=== EXTRACT ===
Rating: B
Dir: Kevin Tenney
Star: Cathy Podewell, Alvin Alexis, Amelia Kinkade, Linnea Quigley
Man, this is one great parody of eighties horror films. It basically takes all the tropes of the genre, and dials them up to eleven. Obnoxious teenagers? Check. Ill-considered decisions? Check. Gratuitous nudity? Check. Splattery practical special effects? C-H-E-C to the K. Wait, what? It actually is an eighties horror movie? Well, never mind. Because it’s still a simple blast of fun, from a more innocent time – before horror felt a need to be “elevated”, or obliged to offer its opinion on social matters (glares pointedly at The First Omen). This has the straightforward air of a story told around a camp-fire, with no purpose other than to entertain and lightly terrify the listening audience.

=== THE TASK ===
Who does the review list as the film's director?

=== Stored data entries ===
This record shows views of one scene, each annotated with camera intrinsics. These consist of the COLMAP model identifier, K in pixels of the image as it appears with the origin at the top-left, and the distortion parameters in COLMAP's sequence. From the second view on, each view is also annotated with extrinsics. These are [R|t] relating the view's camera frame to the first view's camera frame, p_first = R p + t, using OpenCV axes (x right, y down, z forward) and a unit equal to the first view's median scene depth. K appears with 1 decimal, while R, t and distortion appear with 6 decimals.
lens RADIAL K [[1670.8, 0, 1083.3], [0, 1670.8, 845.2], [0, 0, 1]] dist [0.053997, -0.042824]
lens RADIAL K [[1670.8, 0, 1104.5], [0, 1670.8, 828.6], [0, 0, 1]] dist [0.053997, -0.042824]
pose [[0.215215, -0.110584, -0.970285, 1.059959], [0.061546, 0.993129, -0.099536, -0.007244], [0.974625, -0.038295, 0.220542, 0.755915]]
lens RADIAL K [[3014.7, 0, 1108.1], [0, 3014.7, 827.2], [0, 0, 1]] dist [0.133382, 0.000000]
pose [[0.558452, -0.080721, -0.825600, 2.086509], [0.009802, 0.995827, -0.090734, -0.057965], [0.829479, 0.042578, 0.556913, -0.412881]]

=== ANSWER BELOW ===
Kevin Tenney